Je suis à l’origine de cette hausse et je suis donc le militariste en chef. Je me suis opposé à certains membres du gouvernement sur cette question, ils ont exprimé leur désaccord. Mais, pour parler simplement et directement, nous comprenons ce qu'est le secteur militaire dans n'importe quel pays et surtout dans un pays comme la Russie qui est un État immense et une puissance nucléaire. Ce n'est pas seulement une occasion de montrer les muscles militairement, c'est en fait une étape vers la modernisation de l'économie... En plus, pour le dire franchement, les années 1990 ont été très difficiles, nous avons pris du retard, nous avons des armes anciennes et nous devons les remplacer.

Des droits de l'Homme

Nous partons du fait qu'en ce qui concerne notre approche du développement du système politique – protection des droits et libertés humaines et des libertés constitutionnelles de base – nous ne différons en rien des pays européens.

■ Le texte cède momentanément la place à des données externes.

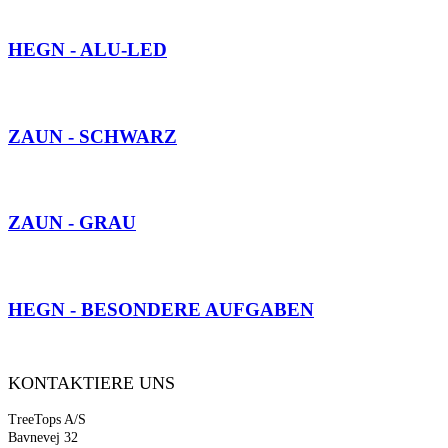
SIEHE GALERIE HIER
HEGN - ALU-LED
SIEHE GALERIE HIER
ZAUN - SCHWARZ
SIEHE GALERIE HIER
ZAUN - GRAU
SIEHE GALERIE HIER
HEGN - BESONDERE AUFGABEN
KONTAKTIERE UNS
TreeTops A/S
Bavnevej 32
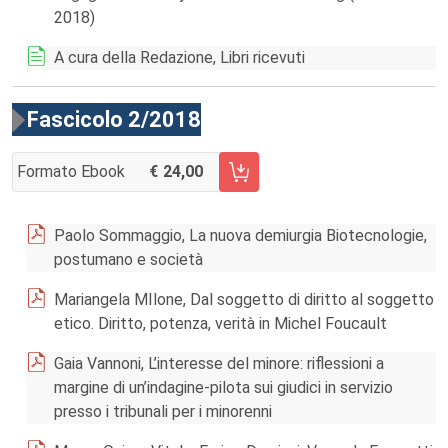
2018)
A cura della Redazione, Libri ricevuti
Fascicolo 2/2018
Formato Ebook
24,00
AGGIUNGI AL CARRELLO FASCICOLO 2/2018
Paolo Sommaggio, La nuova demiurgia Biotecnologie,
postumano e società
Mariangela MIlone, Dal soggetto di diritto al soggetto
etico. Diritto, potenza, verità in Michel Foucault
Gaia Vannoni, L’interesse del minore: riflessioni a
margine di un’indagine-pilota sui giudici in servizio
presso i tribunali per i minorenni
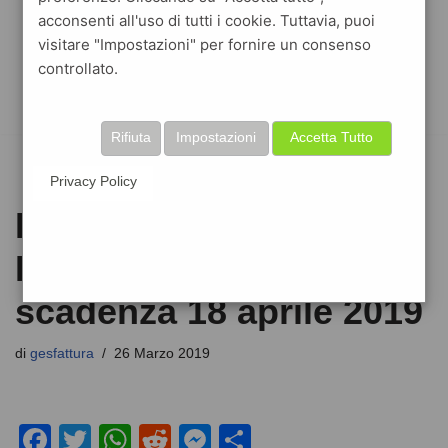
acconsenti all'uso di tutti i cookie. Tuttavia, puoi
visitare "Impostazioni" per fornire un consenso
controllato.
Rifiuta
Impostazioni
Accetta Tutto
Privacy Policy
FATTURA
ELETTRONICA : nuova
scadenza 18 aprile 2019
di
gesfattura
26 Marzo 2019
F
T
W
R
M
C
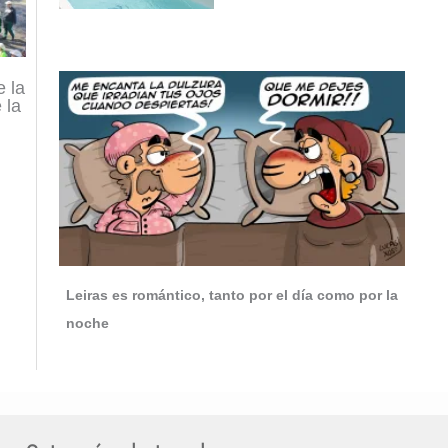
e la
 la
Leiras es romántico, tanto por el día como por la
noche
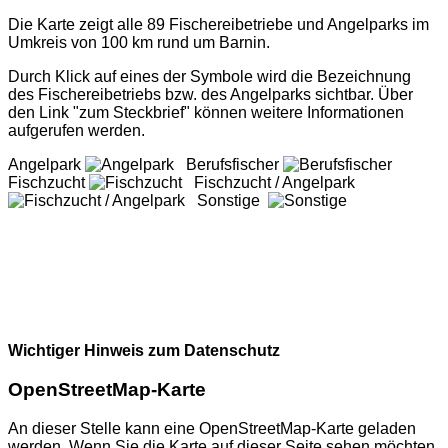
Die Karte zeigt alle 89 Fischereibetriebe und Angelparks im
Umkreis von 100 km rund um Barnin.
Durch Klick auf eines der Symbole wird die Bezeichnung
des Fischereibetriebs bzw. des Angelparks sichtbar. Über
den Link "zum Steckbrief" können weitere Informationen
aufgerufen werden.
Angelpark
Berufsfischer
Fischzucht
Fischzucht / Angelpark
Sonstige
Wichtiger Hinweis zum Datenschutz
OpenStreetMap-Karte
An dieser Stelle kann eine OpenStreetMap-Karte geladen
werden. Wenn Sie die Karte auf dieser Seite sehen möchten,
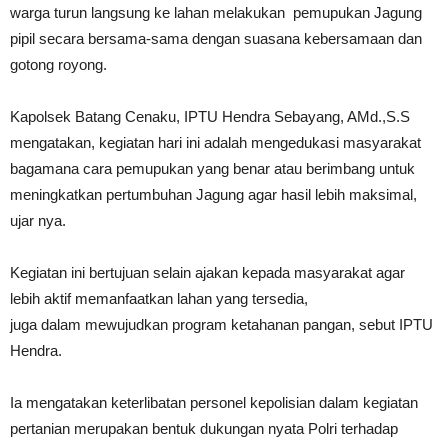
warga turun langsung ke lahan melakukan pemupukan Jagung
pipil secara bersama-sama dengan suasana kebersamaan dan
gotong royong.
Kapolsek Batang Cenaku, IPTU Hendra Sebayang, AMd.,S.S
mengatakan, kegiatan hari ini adalah mengedukasi masyarakat
bagamana cara pemupukan yang benar atau berimbang untuk
meningkatkan pertumbuhan Jagung agar hasil lebih maksimal,
ujar nya.
Kegiatan ini bertujuan selain ajakan kepada masyarakat agar
lebih aktif memanfaatkan lahan yang tersedia,
juga dalam mewujudkan program ketahanan pangan, sebut IPTU
Hendra.
Ia mengatakan keterlibatan personel kepolisian dalam kegiatan
pertanian merupakan bentuk dukungan nyata Polri terhadap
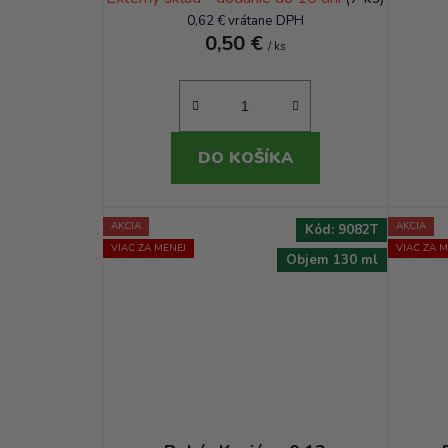
0,62 € vrátane DPH
0,50 €
/ ks
DO KOŠÍKA
AKCIA
AKCIA
Kód:
9082T
VIAC ZA MENEJ
VIAC ZA M
Objem 130 ml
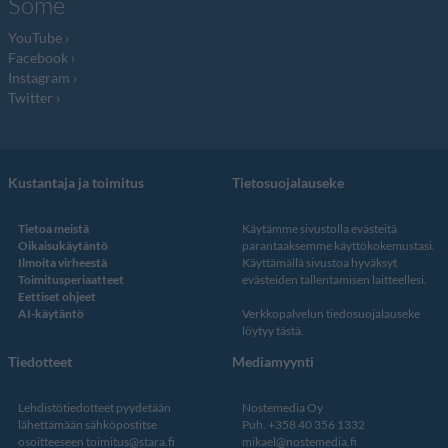
Some
YouTube
Facebook
Instagram
Twitter
Kustantaja ja toimitus
Tietosuojalauseke
Tietoa meistä
Käytämme sivustolla evästeitä
Oikaisukäytäntö
parantaaksemme käyttökokemustasi.
Ilmoita virheestä
Käyttämällä sivustoa hyväksyt
Toimitusperiaatteet
evästeiden tallentamisen laitteellesi.
Eettiset ohjeet
AI-käytäntö
Verkkopalvelun
tiedosuojalauseke
löytyy tästä
.
Tiedotteet
Mediamyynti
Lehdistötiedotteet pyydetään
Nostemedia Oy
lähettämään sähköpostitse
Puh. +358 40 356 1332
osoitteeseen
toimitus@stara.fi
mikael@nostemedia.fi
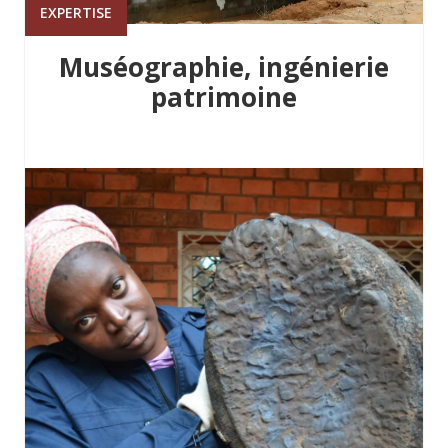
EXPERTISE
Muséographie, ingénierie
patrimoine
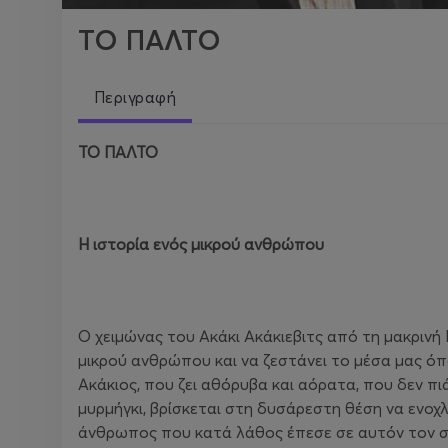
ΤΟ ΠΑΛΤΟ
Περιγραφή
ΤΟ ΠΑΛΤΟ
H
ιστορία ενός μικρού ανθρώπου
Ο χειμώνας του Ακάκι Ακάκιεβιτς από τη μακρινή 
μικρού ανθρώπου και να ζεστάνει το μέσα μας ό
Ακάκιος, που ζει αθόρυβα και αόρατα, που δεν πιά
μυρμήγκι, βρίσκεται στη δυσάρεστη θέση να ενοχ
άνθρωπος που κατά λάθος έπεσε σε αυτόν τον σκλ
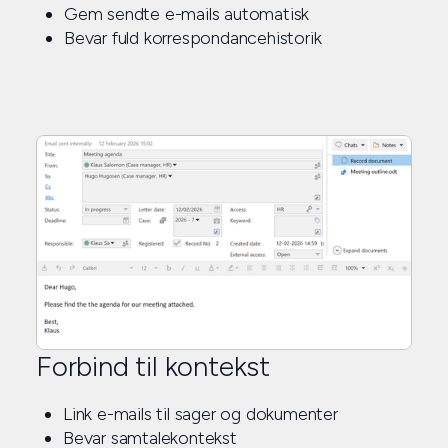
Gem sendte e-mails automatisk
Bevar fuld korrespondancehistorik
Forbind til kontekst
Link e-mails til sager og dokumenter
Bevar samtalekontekst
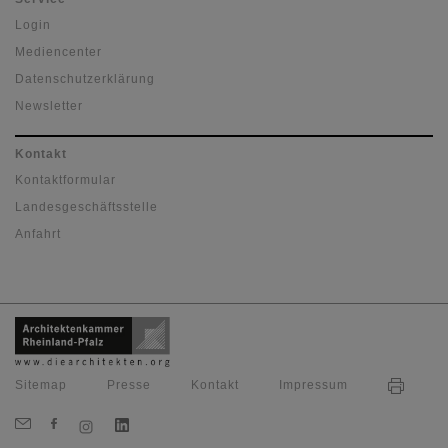
Login
Mediencenter
Datenschutzerklärung
Newsletter
Kontakt
Kontaktformular
Landesgeschäftsstelle
Anfahrt
Sitemap
Presse
Kontakt
Impressum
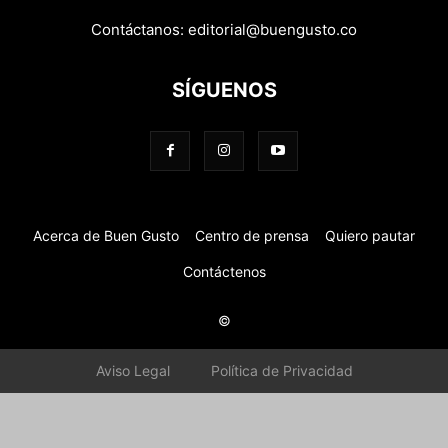
Contáctanos:
editorial@buengusto.co
SÍGUENOS
Acerca de Buen Gusto
Centro de prensa
Quiero pautar
Contáctenos
©
Aviso Legal
Política de Privacidad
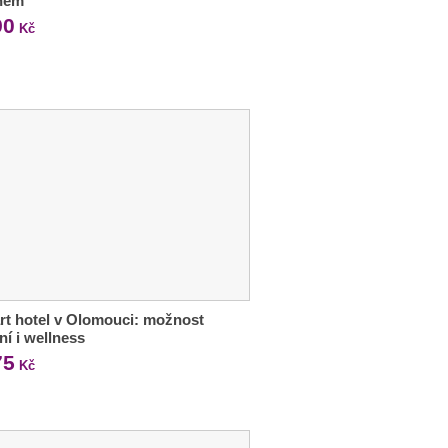
nem
90
Kč
t hotel v Olomouci: možnost
ní i wellness
75
Kč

Nous ne réclamons pas une démocratie distincte, spéciale, qui reposerait sur les approches spécifiques de la Russie.

…Nous faisons seulement nos premiers pas, en développant notre système politique, en renforçant nos institutions démocratiques dans notre pays, et nous ne pouvons pas être jugés selon les critères les plus élevés. Disons que si dans cent ans, par exemple, il reste des problèmes, alors cela voudra dire que quelque chose a échoué pendant toutes ces années. Mais je l'ai toujours dit et je le répète : nos institutions démocratiques n'ont que vingt ans. Et il faut savoir qu'avant cela, nous n'avions pas vraiment de traditions démocratiques. C'est la spécificité de l'État russe. Et elle ne peut pas être ignorée.

Sur Gérard Depardieu

En tant que spectateur, il m'a toujours semblé être un acteur très talentueux. Quant à sa décision, eh bien c'est sa décision. Je pense qu'elle était d'une part émotionnelle, de l'autre sans doute réfléchie. C'est un adulte et un acteur à succès – s'il en a décidé ainsi, c'est qu'il avait ses raisons. Dans tous les cas, concernant la décision prise du côté russe, dans ce cas par le président qui accorde la nationalité, il n'y avait pas d'intention politique spécifique.

Sur la Banque centrale

Nous nous sommes longuement entretenus avec le Président sur les meilleurs candidats pour remplacer M. Ignatiev (actuel président de la Banque centrale de Russie). C'est une personne expérimentée, mais selon la loi, il ne peut plus prétendre à ce poste. Et voilà le résultat de ces consultations. Je pense que c'est une bonne candidature, absolument juste, car Mme Nabioullina est une personne expérimentée. En ce qui concerne l'approche globale... Bien sûr, l'approche de base ne doit pas être modifiée.